The Canadian bank said comparatives were "tough" on a relative basis going into 2021 and also noted that the macro environment was likely to remain "weak" in some of Bunzl's end markets.
"With valuation relatively unattractive and with organic growth likely harder to come by going forward, we believe sentiment and momentum will likely remain muted," said the analysts.
RBC also pointed out that M&A opportunities should continue to emerge over time and would also remain "crucial" to the investment story, given its view that longer-term growth and margins remained under "some structural and mix pressures".
"We continue to be cautious and remain at 'underperform', believing there are better defensive growth stocks in the sector and within the distributors specifically," concluded RBC.
Bank of America upgraded WPP from 'underperform' to 'neutral' and increased its price target on the stock from 570.0p to 830.0p after the advertising company set out new growth targets.

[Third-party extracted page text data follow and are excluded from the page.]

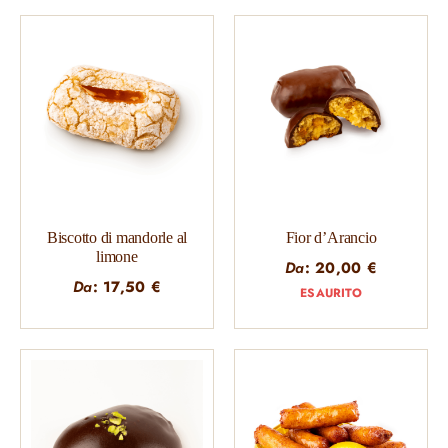
Biscotto di mandorle al
Fior d’Arancio
limone
Da
:
20,00
€
Da
:
17,50
€
ESAURITO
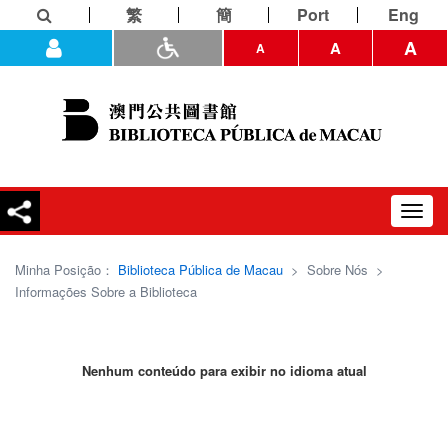
繁
簡
Port
Eng
A
A
A
Toggl
navig
Minha Posição：
Biblioteca Pública de Macau
>
Sobre Nós
>
Informações Sobre a Biblioteca
Nenhum conteúdo para exibir no idioma atual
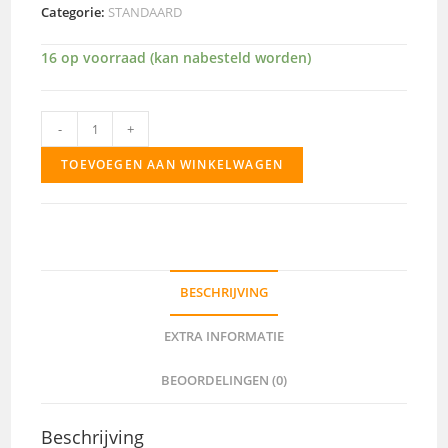
Categorie:
STANDAARD
16 op voorraad (kan nabesteld worden)
4345
-
+
aantal
TOEVOEGEN AAN WINKELWAGEN
BESCHRIJVING
EXTRA INFORMATIE
BEOORDELINGEN (0)
Beschrijving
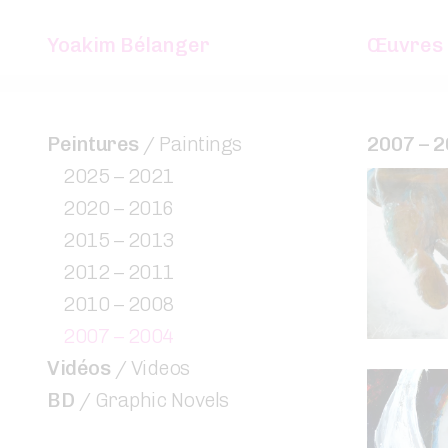
Yoakim Bélanger
Œuvres
Peintures
/ Paintings
2007 – 
2025 – 2021
2020 – 2016
2015 – 2013
2012 – 2011
2010 – 2008
2007 – 2004
Vidéos
/ Videos
BD
/ Graphic Novels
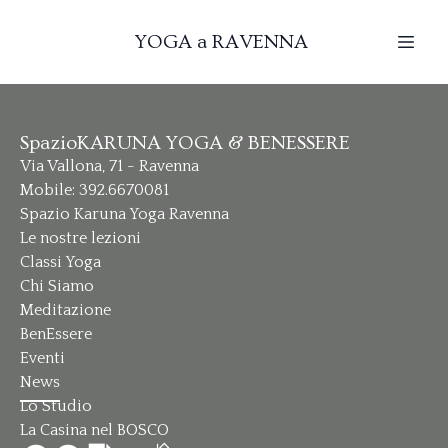
YOGA a RAVENNA
SpazioKARUNA YOGA & BENESSERE
Via Vallona, 71 - Ravenna
Mobile: 392.6670081
Spazio Karuna Yoga Ravenna
Le nostre lezioni
Classi Yoga
Chi Siamo
Meditazione
BenEssere
Eventi
News
Lo Studio
La Casina nel BOSCO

WPP said on Thursday it would cut costs by £600m a year by 2025 and reinvest two-thirds of the savings in the business. It also plans to spend £200m-£400m a year on acquisitions to catch up with the shift to digital advertising.
The FTSE 100 group also said it was aiming for an operating margin of 15.5% to 16% by 2023, higher than its previous target of at least 15%. WPP's fourth-quarter revenue decline of 6.7% is tracking better than expected, the analysts said.
Bank of America said WPP's targets were "very clear" and stated it now sees 3-5% earnings per share upgrades on the back of more bullish margin targets and a better 2020 full-year out-turn.
The analysts highlighted that they believe the ad market will recover strongly but visibility on execution was low and added that agencies were underperforming the wider market.
BofA added WPP was also "implicitly admitting" that the "good old days" in the communication vertical were over and acquisition ambitions are an end to the simplification message of the past two years.
Analysts at Jefferies reiterated their 'buy' stance for shares of alternative asset manager Gresham House following news that it had acquired Irish asset manager Appian.
The €330.0m of assets under management the acquisition would bring with it would take Gresham's AuM to a total of £3.6bn and add €400,000 of normalised annual earnings before interest, taxes, depreciation and amortisation.
In addition to that, Jefferies noted that it would also boost Gresham's medium-term return on invested capital past 15%.
Looking past the numbers, the purchase of Appian would also extend the firm's reach in the Republic of Ireland and the European Union, giving it an international presence, Jefferies argued.
"Appian already manages forestry and other real assets, as well as having a smaller companies listed equity product, so the capability set is also well-matched," added Jefferies.